Work to complete
Gather every line of the rows below that contains the string "elev" and copy each one. Case counts.

Material for the task
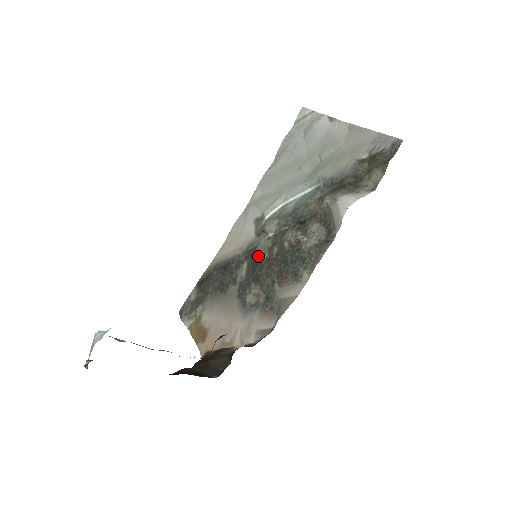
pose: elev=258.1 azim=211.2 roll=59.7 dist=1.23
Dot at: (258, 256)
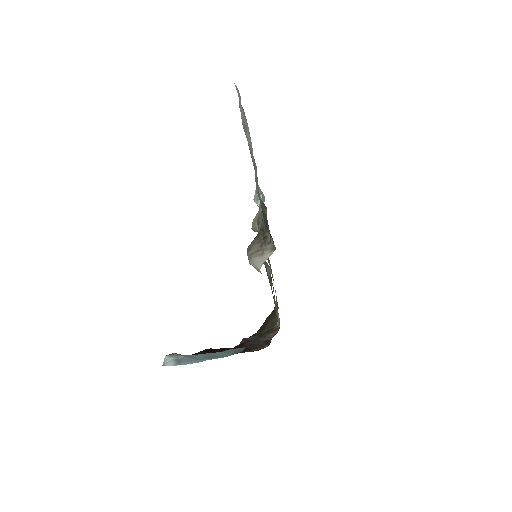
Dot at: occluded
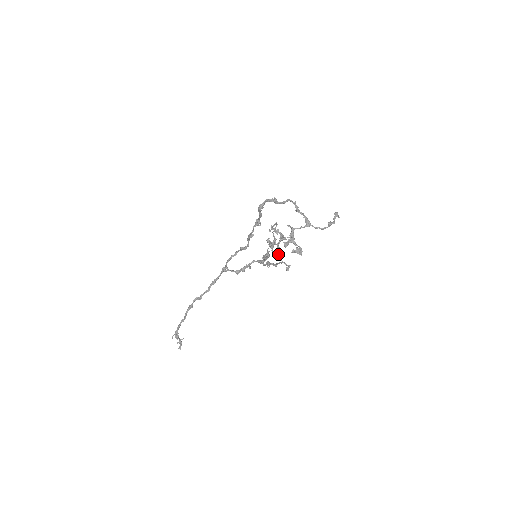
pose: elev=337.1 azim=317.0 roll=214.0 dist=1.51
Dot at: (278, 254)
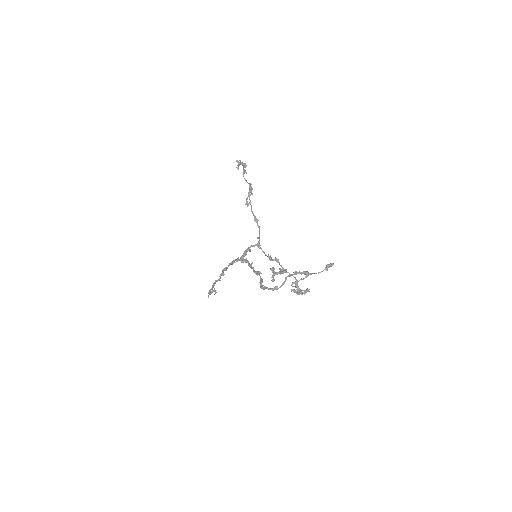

Full response
pose: elev=258.1 azim=211.2 roll=59.7 dist=1.23
pose: elev=337.1 azim=317.0 roll=214.0 dist=1.51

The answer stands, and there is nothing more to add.